Charles
Yriarte
Exposition des Beaux-Arts
Le monde illustré, 2. Juni 1866
Une
ménagerie
La toile de M. Meyerheim, que nous donnons dans le numéro, est
un des succès du Salon; elle est bien conçue, bien dessinée
et bien peinte. Le peintre berlionois a débuté à
Paris par un succès réel et sérieux. La nature du
sujet est peut-être pour quelque chose dans l’intérêt
qu’a suscité cette composition, mais tout le monde y triouve son
compte, car jamais animalier n’a peint d’une main plus preste et plus
habile un lion, un singe, un boa et un ara comme ceux qui figurent dans
cette ménagerie.
Les types sont très-bien rendus; le jury a donné une médaille
à cette toile, et nous applaudissons à cette décision.
Fouilles
à Pompéi
M. Sain, connu dans les arts pour sa passion pour les ramoneurs, qu’il
a peints dans leurs épanchements intimes, a donné cette
année une toile que lui a inspiré un long séjour
en Italie. Il a vu les fouilles en artiste et cherché dans les
habitantes de Castellamare et Pompéi le caractère et le
type des fresques qu’il avait vues au Museo Borbonico. C’est élevé
et serré d’exécution; il y a une grande noblesse dans les
types. C’est encore une des médailles du Salon; on voit que notre
choix portait just.
Au
fil de l’eau
Celui-ci est un jeune peintre, un débutant dont nous avons choisi
l’oeuvre parce qu’elle est empreinte d’une certaine rêverie qui
concordait avec une harmonie et une grande richesse de ton. Au fil de
l’eau, cela ne se raconte pas; ce n’est pas à proprement parler
un sujet, et pourtant il se dégage de là une grande poésie.
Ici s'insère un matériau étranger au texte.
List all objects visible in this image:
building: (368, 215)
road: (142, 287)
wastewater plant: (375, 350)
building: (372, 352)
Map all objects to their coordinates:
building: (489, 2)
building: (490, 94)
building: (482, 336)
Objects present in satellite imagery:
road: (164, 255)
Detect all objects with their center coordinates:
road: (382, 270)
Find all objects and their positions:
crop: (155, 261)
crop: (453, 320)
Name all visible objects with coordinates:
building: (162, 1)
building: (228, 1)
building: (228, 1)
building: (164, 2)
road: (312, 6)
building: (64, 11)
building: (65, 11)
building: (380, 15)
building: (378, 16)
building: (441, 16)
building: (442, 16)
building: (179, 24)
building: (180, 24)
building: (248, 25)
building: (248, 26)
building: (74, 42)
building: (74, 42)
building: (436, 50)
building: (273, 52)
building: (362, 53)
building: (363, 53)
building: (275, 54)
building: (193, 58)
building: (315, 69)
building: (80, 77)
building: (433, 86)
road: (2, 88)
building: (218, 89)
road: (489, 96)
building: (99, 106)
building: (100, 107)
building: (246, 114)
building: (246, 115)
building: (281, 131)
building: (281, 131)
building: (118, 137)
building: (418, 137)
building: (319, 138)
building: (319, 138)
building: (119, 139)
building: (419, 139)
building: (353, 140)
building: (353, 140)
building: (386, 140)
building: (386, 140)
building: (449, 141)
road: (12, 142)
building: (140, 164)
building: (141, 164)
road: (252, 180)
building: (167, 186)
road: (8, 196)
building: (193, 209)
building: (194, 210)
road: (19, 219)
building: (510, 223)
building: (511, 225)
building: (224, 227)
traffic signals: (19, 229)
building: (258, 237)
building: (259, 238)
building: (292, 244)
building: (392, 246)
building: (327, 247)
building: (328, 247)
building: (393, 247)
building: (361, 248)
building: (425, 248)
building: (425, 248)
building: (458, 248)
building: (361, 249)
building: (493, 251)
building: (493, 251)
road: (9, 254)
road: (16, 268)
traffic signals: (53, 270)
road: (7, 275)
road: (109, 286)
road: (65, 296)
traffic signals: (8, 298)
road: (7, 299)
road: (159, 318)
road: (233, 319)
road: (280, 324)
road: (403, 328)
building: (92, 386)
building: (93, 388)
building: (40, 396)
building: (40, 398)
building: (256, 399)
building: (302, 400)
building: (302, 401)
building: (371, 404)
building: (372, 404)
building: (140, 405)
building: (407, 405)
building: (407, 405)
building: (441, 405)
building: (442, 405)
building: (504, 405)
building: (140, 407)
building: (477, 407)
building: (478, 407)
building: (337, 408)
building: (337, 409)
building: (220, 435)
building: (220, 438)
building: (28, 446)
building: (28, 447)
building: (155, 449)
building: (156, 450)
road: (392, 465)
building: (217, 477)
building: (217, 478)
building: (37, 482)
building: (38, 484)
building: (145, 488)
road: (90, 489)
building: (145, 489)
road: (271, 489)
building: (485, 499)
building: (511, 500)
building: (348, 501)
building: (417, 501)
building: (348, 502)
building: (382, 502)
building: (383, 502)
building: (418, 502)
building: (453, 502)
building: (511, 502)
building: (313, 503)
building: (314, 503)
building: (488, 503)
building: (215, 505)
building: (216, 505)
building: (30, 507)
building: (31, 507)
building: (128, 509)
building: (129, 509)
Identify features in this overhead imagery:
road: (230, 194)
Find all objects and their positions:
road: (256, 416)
M. Aufray n’a pas été médaillé, mais ce sont
cependant d’heureux débuts.
Nous publierons successivement une série assez nombreuse des toiles
qui ont figuré à l’Exposition, afin de donner toujours au
public de la province et de l’étranger une idée des meilleurs
tableaux. Nous avons tout fait pour donner le paysage de Courbet,
mais nous nous sommes heurtés devant des idées très-arrêtées
d’un éditeur qui s’Est rendu acquéreur du droit de reproduction
et a craint que notre gravure fît tort à sa vente, ce qui,
évidemment, eût été, au contraire, pour lui,
la plus belle des réclames.
M. Théophile Gautier fils, continue son travail, nous ne faisons
qu’épiloguer en quelques mots sur les toiles que nous reproduisons,
nous nous bornons à recommander à notre excéllent
confrère quelques tableaux que nous aurions voulu graver et que
nous sommes obligés de sacrifier aux graves préoccupations
du moment.
En première ligne M. Tourny, un pris de Rome, qui figure au Salon
avec Saint Bonaventure montrant le Christ à saint Thomas d’Aquin,
comme source de toute onction, et une Jeune Italienne jouant du tambourin.
Le saint Bonaventure est une oeuvre, il y a là une sincérité
et une foi qui fixent le passant et l’arrêtent. La jeune Italienne
est un gracieux modèle qui sourit dans son cadre d’or.
Nous avons vu aussi, signés du même nom, un Enfant offrant
des fleurs à la madone, et des Enfants pauvres qui révèlent
chez Mme Tourny, l’auteur de ces deux toiles, un grand sentiment du ton.
Nous signalons aussi M. Fischer (un Conteur breton). Mais M. Fischer a
un nom en peinture et notre critique d’art ne l’oubliera pas – M. Vanutelli,
dont nous avons, l’an dernier, reproduit une Intrigue à Venise,
a envoyé la Fiancée du Cantique de cantiques, oeuvre pleine
de charmes, ingénieuse d’arrangement avec un grand sentiment de
lignes, l’aspect général est peut-être un peu sourd.
Ne passez pas non plus devant la salle des P. sans chercher une Tête
de vieille femme, signéeMarthe Parrat. Il y a là un peintre
et une recherche dans le modèle, qui, n’en déplaise au sexe
faible, n’est pas son exclusif apanage.